I first came across Australian guitarist Tommy Emmanuel about four years ago learning about Travis picking (a form of fingerstyle playing). And ever since I wondered what it would be like to see the great man in person because -and this is not hyperbole- numerous Youtube videos suggest he’s something quite special.
When I remarked to my girlfriend “ooh look, Tommy Emmanuel is playing Glasgow Royal Concert Hall on Monday January 23” she was all like “I can take a hint, let’s grab some tickets and head along”. And so it came to pass I spent just over 100 minutes in the company of one of the best musicians I’ve ever had the pleasure of seeing live.
As the show kicks off with songs Half Way Home and Angelina the first thing one notices about Tommy is he’s much taller than expected; after greeting the crowd with a cordial -if not original- “good evening Glasgow!” he cuts a confident and dominating presence as songs Blood Brothers and Merle Travis Medley rumble by with percussive smacks and technical brilliance.
On that note for a second.

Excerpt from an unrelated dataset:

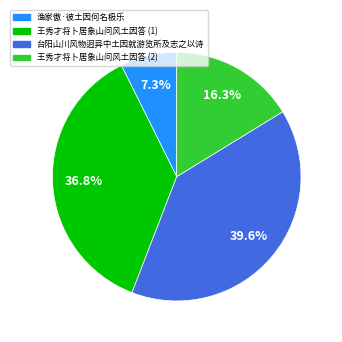

Is there a majority slice in this chart?

No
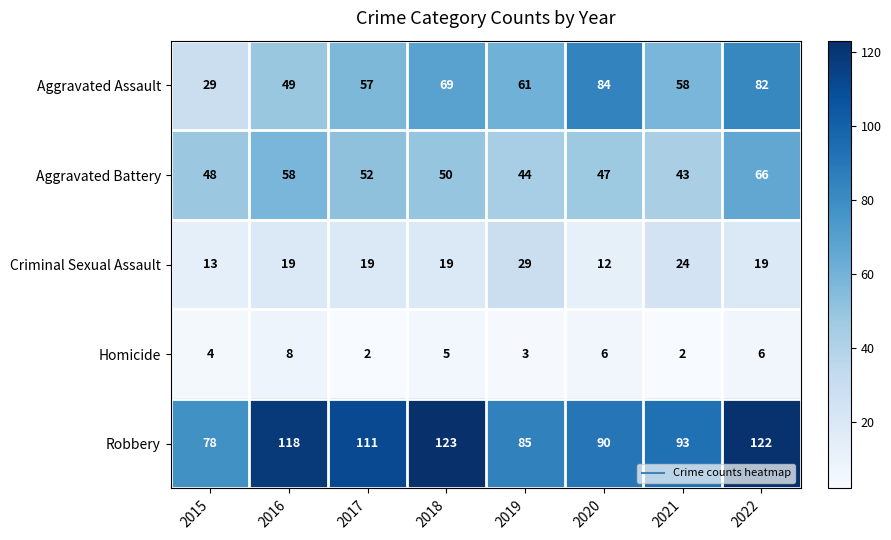

Which label corresponds to the largest value in the chart?

2018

I’ve heard Mr Emmanuel gets annoyed when asked why he is so technically accomplished. “Get to work!” he might be heard to brusquely say. Let’s hammer home the obvious: a craft like this is forged from the age of four over countless thousands of hours practice; a lifetime of sacrifice.
Despite the virtuoso flourishes there are moments of reflection. Self-penned song Lewis & Clark, a cover of Johnny Cash’s Hurt and a Martin Taylor collaboration, Secret Love, provide calmer moments. An ephemeral cover of Harold Arlen’s Somewhere Over The Rainbow reinforce, that despite all the posturing and flair, a real heart beats behind these delightful arrangements.
It’s not long before Tommy is back in the groove though. “I think it’s boogie-woogie time!” announces the guitarist and serves as reference to Guitar Boogie, a signature jam in Emajor and a staple of his shows. It is a tune played with such metronomic precision that one forgets there is only one person on stage; a song as demanding of rhythm and beat as it is of melody and harmony.
“This is ridiculous” I think, as Tall Fiddler – erm, a tune about a tall fiddler – leaves my girlfriend and I in slack-jawed awe. “He’s really good isn’t he!” says girlfriend. Uh, yeah, I guess.
A standing ovation, an encore, and Tommy finishes with a song in memory of a lost son. An interesting choice for sure. But you know what? One that fits an evening of oscillating extremes and contrasting emotions.
And I’ve been trying to finish this last paragraph for ages but I can’t. I keep wanting to say Emmanuel is both reflective and restless. Yet there’s something else I can’t quite put my finger on. Whatever that something else is, I know I have just witnessed something rather special.